The regressive trend is especially pronounced with seasonal roadway cafés — 59 percent of roadway applicants are located in Manhattan and 34 percent in Brooklyn, according to a new analysis by the public policy and advocacy group Open Plans [PDF], Streetsblog's parent organization.

More than nine in 10 applicants for roadway dining are in Manhattan and Brooklyn. Map: Open Plans

A measly 33 restaurants, cafés and bars applied to build roadway structures in Queens — a borough of 2.3 million people known for its wealth of restaurants — along with just eight in the Bronx, and zero on Staten Island.

"During the pandemic we saw these roadway and sidewalk cafés blossom everywhere in the city. Neighborhoods that were car-centered before… finally had these public spaces they could enjoy and gather and build community. And we see now we’re right back to where we started," said Open Plans's Co-Executive Director Sara Lind.
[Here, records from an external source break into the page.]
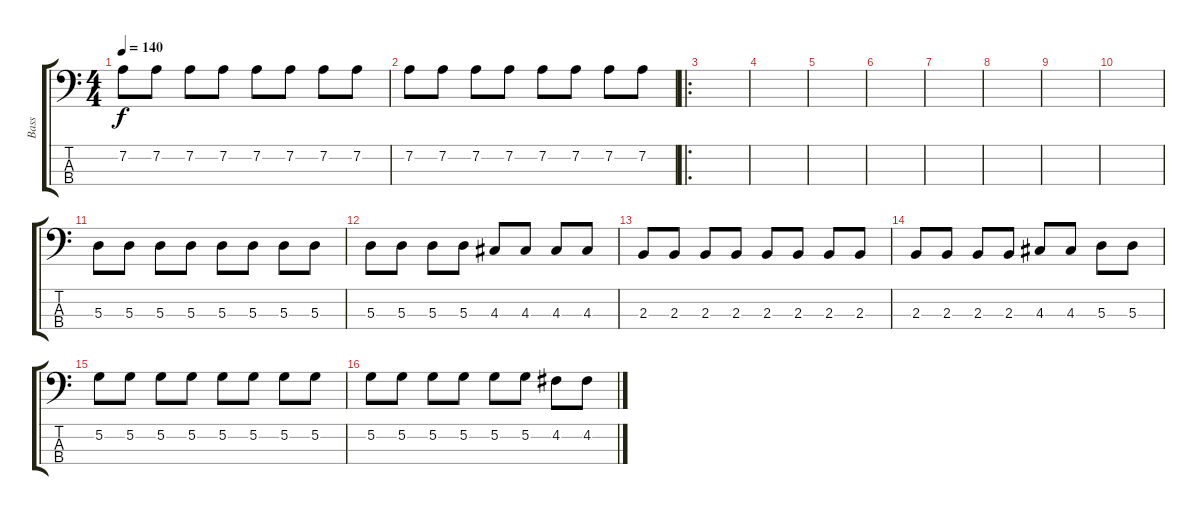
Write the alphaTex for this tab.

\track ("Bass" "Bass") {instrument electricbassfinger}
\staff {score tabs}
\tuning (G2 D2 A1 E1) {hide}
\ts (4 4)
\tempo 140
\clef f4
\ks c
7.2.8{dy f} 7.2.8 7.2.8 7.2.8 7.2.8 7.2.8 7.2.8 7.2.8 |
7.2.8 7.2.8 7.2.8 7.2.8 7.2.8 7.2.8 7.2.8 7.2.8 |
\ro
|
|
|
|
|
|
|
|
5.3.8 5.3.8 5.3.8 5.3.8 5.3.8 5.3.8 5.3.8 5.3.8 |
5.3.8 5.3.8 5.3.8 5.3.8 4.3.8 4.3.8 4.3.8 4.3.8 |
2.3.8 2.3.8 2.3.8 2.3.8 2.3.8 2.3.8 2.3.8 2.3.8 |
2.3.8 2.3.8 2.3.8 2.3.8 4.3.8 4.3.8 5.3.8 5.3.8 |
5.2.8 5.2.8 5.2.8 5.2.8 5.2.8 5.2.8 5.2.8 5.2.8 |
5.2.8 5.2.8 5.2.8 5.2.8 5.2.8 5.2.8 4.2.8 4.2.8
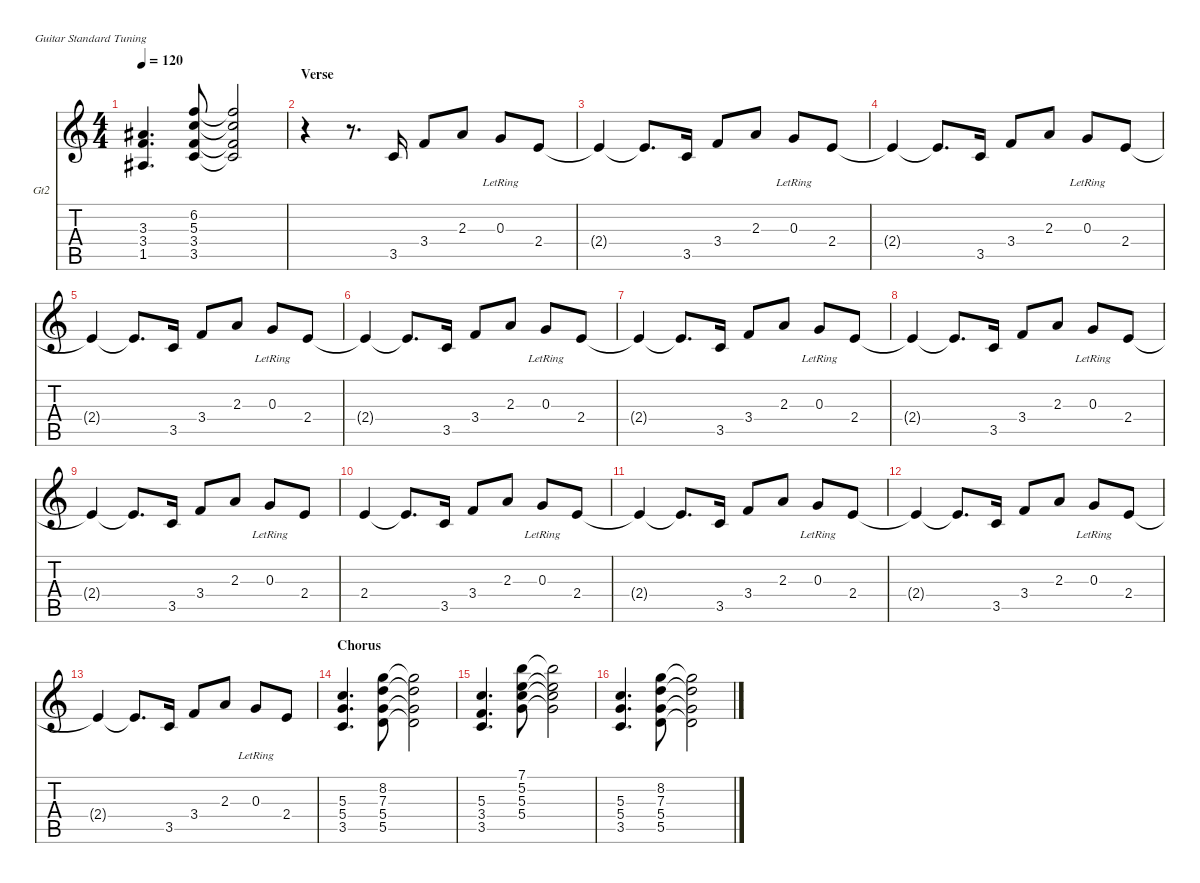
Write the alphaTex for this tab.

\defaultSystemsLayout 4
\hideDynamics
\bracketExtendMode nobrackets
\firstSystemTrackNameOrientation horizontal
\otherSystemsTrackNameOrientation horizontal
\track ("Guitar 2" "Gt2") {multiBarRest instrument electricguitarclean}
\staff {score tabs}
\tuning (E4 B3 G3 D3 A2 E2)
\ts (4 4)
\tempo 120
\clef g2
\ks c
(1.5 3.4 3.3).4{d dy mf} (3.5 3.4 5.3 6.2).8 (3.5{t} 3.4{t} 5.3{t} 6.2{t}).2 |
\section ("" "Verse")
r.4 r.8{d} 3.5.16 3.4.8 2.3.8 0.3{lr}.8 2.4.8 |
2.4{t}.4 2.4{t}.8{d} 3.5.16 3.4.8 2.3.8 0.3{lr}.8 2.4.8 |
2.4{t}.4 2.4{t}.8{d} 3.5.16 3.4.8 2.3.8 0.3{lr}.8 2.4.8 |
2.4{t}.4 2.4{t}.8{d} 3.5.16 3.4.8 2.3.8 0.3{lr}.8 2.4.8 |
2.4{t}.4 2.4{t}.8{d} 3.5.16 3.4.8 2.3.8 0.3{lr}.8 2.4.8 |
2.4{t}.4 2.4{t}.8{d} 3.5.16 3.4.8 2.3.8 0.3{lr}.8 2.4.8 |
2.4{t}.4 2.4{t}.8{d} 3.5.16 3.4.8 2.3.8 0.3{lr}.8 2.4.8 |
2.4{t}.4 2.4{t}.8{d} 3.5.16 3.4.8 2.3.8 0.3{lr}.8 2.4.8 |
2.4.4 2.4{t}.8{d} 3.5.16 3.4.8 2.3.8 0.3{lr}.8 2.4.8 |
2.4{t}.4 2.4{t}.8{d} 3.5.16 3.4.8 2.3.8 0.3{lr}.8 2.4.8 |
2.4{t}.4 2.4{t}.8{d} 3.5.16 3.4.8 2.3.8 0.3{lr}.8 2.4.8 |
2.4{t}.4 2.4{t}.8{d} 3.5.16 3.4.8 2.3.8 0.3{lr}.8 2.4.8 |
\section ("" "Chorus")
(3.5 5.4 5.3).4{d} (5.5 5.4 7.3 8.2).8 (5.5{t} 5.4{t} 7.3{t} 8.2{t}).2 |
(3.5 3.4 5.3).4{d} (5.4 5.3 5.2 7.1).8 (5.4{t} 5.3{t} 5.2{t} 7.1{t}).2 |
(3.5 5.4 5.3).4{d} (5.5 5.4 7.3 8.2).8 (5.5{t} 5.4{t} 7.3{t} 8.2{t}).2
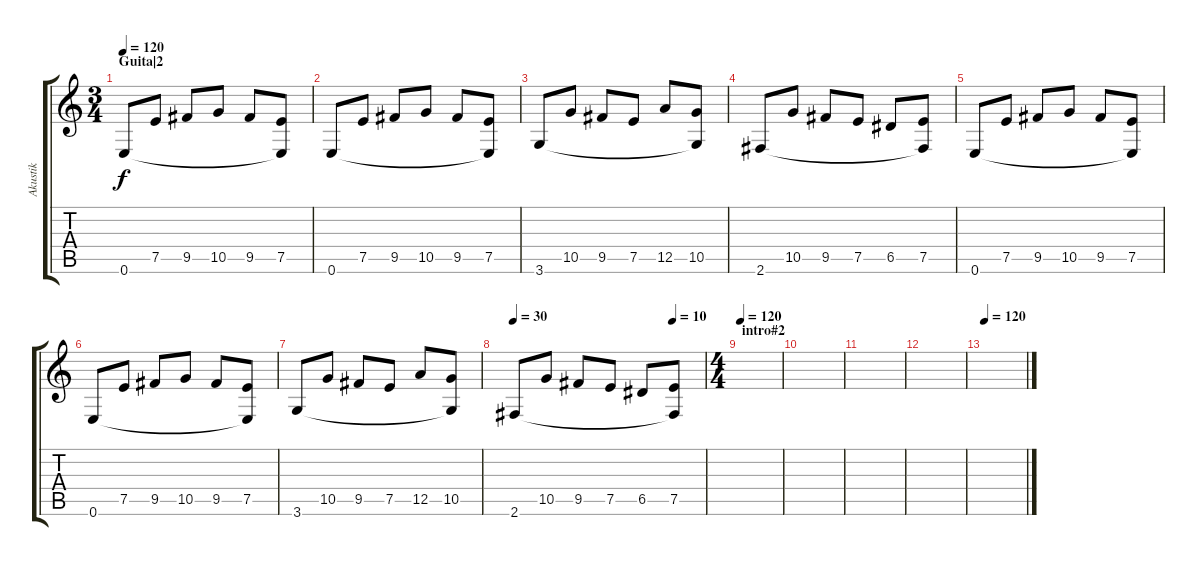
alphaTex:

\track ("Akustik" "Akustik") {instrument acousticguitarnylon}
\staff {score tabs}
\tuning (E4 B3 G3 D3 A2 E2) {hide}
\ts (3 4)
\section ("" "Guita|2")
\tempo 120
\clef g2
\ks c
0.6.8{dy f} 7.5.8 9.5.8 10.5.8 9.5.8 (7.5 0.6{t}).8 |
0.6.8 7.5.8 9.5.8 10.5.8 9.5.8 (7.5 0.6{t}).8 |
3.6.8 10.5.8 9.5.8 7.5.8 12.5.8 (10.5 3.6{t}).8 |
2.6.8 10.5.8 9.5.8 7.5.8 6.5.8 (7.5 2.6{t}).8 |
0.6.8 7.5.8 9.5.8 10.5.8 9.5.8 (7.5 0.6{t}).8 |
0.6.8 7.5.8 9.5.8 10.5.8 9.5.8 (7.5 0.6{t}).8 |
3.6.8 10.5.8 9.5.8 7.5.8 12.5.8 (10.5 3.6{t}).8 |
\tempo 30
\tempo (10 0.8333333333333334)
2.6.8 10.5.8 9.5.8 7.5.8 6.5.8 (7.5 2.6{t}).8 |
\ts (4 4)
\section ("" "intro#2")
\tempo 120
|
|
|
|
\tempo 120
In contrast, under the less-regulated, less expensive temporary "Open Restaurants" program officials established in 2020, outdoor dining reached most of the city.

The new program has particularly low buy-in among Hispanic restaurateurs, with less than 10 percent of New York State Latino Restaurant, Bar & Lounge Association's members taking part, according to the industry group's chairperson.

"Obviously the cost is just not feasible for them," said Sandra Jaquez. "It just doesn’t make any sense to have these structures up in April, down in November."

It's unclear how much support Simone's new law will get in Albany, but the legislator hopes he'll have some from Gov. Hochul based on her previous push to extend to-go cocktails beyond the pandemic emergency regulations.

"I have no doubt the governor will get on board, she promoted to-go drinking during Covid and post-Covid," Simone said, "I know she’s pro-business and pro-small business, and many of my colleagues agree with me."

A Hochul spokesperson said the governor will review the bill if it passes in the State Legislature.